> [What you have to do] Tally the lines in the data below that contain the string "made", treating uppercase and lowercase as different. Reply with the number alone.

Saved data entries
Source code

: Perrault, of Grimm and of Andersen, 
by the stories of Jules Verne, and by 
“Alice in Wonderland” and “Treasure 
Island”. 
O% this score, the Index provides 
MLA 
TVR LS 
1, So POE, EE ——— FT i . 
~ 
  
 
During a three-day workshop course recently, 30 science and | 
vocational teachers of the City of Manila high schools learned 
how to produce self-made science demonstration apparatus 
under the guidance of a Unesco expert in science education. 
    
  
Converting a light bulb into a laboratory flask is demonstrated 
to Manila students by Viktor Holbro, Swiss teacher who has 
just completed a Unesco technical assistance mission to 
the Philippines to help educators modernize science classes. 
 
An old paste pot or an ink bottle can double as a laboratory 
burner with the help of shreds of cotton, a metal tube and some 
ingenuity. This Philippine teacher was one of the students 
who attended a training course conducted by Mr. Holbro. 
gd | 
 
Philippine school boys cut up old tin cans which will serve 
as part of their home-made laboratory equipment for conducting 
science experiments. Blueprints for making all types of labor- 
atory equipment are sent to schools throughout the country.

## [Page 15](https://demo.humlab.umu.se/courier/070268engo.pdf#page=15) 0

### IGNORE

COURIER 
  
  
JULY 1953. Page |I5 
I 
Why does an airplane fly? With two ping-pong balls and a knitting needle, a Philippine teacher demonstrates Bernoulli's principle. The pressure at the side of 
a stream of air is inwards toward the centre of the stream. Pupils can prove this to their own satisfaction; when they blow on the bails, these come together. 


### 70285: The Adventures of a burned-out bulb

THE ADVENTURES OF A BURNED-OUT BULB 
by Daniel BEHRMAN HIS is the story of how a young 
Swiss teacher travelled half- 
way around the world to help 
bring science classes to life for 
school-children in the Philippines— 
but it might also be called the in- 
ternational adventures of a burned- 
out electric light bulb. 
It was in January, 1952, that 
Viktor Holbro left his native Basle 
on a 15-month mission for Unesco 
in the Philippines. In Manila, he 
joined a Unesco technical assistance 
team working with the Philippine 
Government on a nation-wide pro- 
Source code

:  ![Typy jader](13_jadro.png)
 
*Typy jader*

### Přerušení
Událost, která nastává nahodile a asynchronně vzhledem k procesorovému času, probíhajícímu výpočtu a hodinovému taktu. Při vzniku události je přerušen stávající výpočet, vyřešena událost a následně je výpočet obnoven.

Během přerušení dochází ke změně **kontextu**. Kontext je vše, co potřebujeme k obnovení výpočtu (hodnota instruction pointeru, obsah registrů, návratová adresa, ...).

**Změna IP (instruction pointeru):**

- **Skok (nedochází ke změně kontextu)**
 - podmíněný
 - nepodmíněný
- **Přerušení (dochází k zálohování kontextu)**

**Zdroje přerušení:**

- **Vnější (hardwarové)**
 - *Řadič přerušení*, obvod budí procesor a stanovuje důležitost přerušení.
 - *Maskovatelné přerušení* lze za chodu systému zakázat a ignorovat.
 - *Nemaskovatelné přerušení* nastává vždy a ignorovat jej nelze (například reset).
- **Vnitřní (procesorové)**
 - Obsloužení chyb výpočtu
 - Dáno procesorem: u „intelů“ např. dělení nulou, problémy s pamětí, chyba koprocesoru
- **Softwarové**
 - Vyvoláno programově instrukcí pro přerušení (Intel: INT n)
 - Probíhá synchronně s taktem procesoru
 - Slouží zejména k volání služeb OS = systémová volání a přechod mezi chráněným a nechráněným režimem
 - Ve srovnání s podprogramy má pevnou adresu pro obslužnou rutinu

...

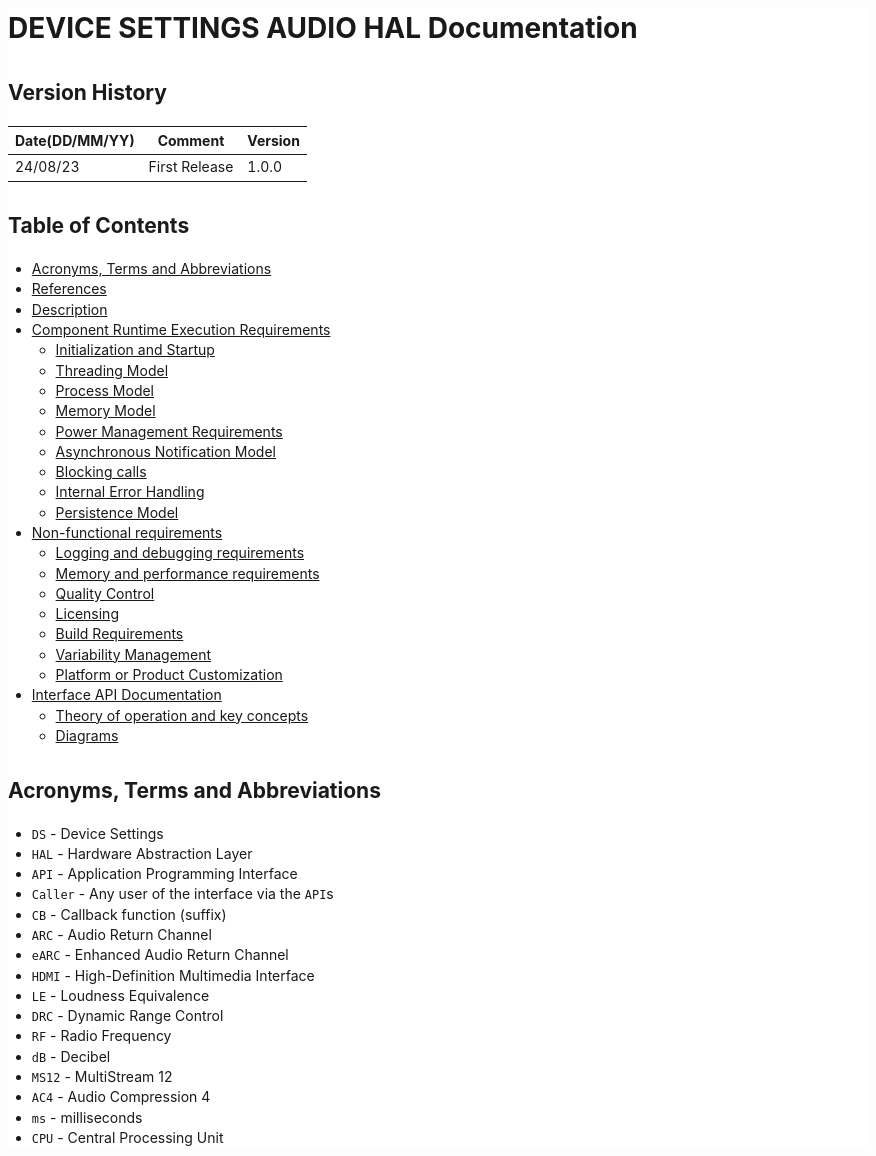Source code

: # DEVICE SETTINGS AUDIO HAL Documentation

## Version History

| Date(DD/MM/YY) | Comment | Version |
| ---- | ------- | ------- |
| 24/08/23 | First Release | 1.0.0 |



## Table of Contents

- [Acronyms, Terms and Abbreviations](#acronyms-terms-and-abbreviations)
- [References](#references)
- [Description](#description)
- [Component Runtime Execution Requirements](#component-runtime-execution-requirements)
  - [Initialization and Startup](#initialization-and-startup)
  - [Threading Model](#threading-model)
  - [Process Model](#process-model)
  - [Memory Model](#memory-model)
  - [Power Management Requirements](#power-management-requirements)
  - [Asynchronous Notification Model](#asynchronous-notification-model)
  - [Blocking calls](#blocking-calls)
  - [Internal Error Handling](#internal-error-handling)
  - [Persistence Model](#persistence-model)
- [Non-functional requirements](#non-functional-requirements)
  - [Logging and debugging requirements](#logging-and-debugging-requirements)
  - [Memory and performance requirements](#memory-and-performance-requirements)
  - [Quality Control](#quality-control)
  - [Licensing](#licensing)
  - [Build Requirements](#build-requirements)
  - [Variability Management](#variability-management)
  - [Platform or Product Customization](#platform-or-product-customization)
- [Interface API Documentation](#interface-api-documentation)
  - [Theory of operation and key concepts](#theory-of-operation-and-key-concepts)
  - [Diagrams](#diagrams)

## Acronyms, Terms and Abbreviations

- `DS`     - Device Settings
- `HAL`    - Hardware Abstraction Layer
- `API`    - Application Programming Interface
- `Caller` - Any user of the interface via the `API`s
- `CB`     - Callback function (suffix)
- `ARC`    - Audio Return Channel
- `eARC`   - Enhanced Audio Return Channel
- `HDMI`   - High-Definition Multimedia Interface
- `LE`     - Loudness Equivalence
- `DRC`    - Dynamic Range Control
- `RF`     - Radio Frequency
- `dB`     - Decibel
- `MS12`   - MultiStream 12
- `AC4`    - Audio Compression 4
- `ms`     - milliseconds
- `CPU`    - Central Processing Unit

> [Task result] 2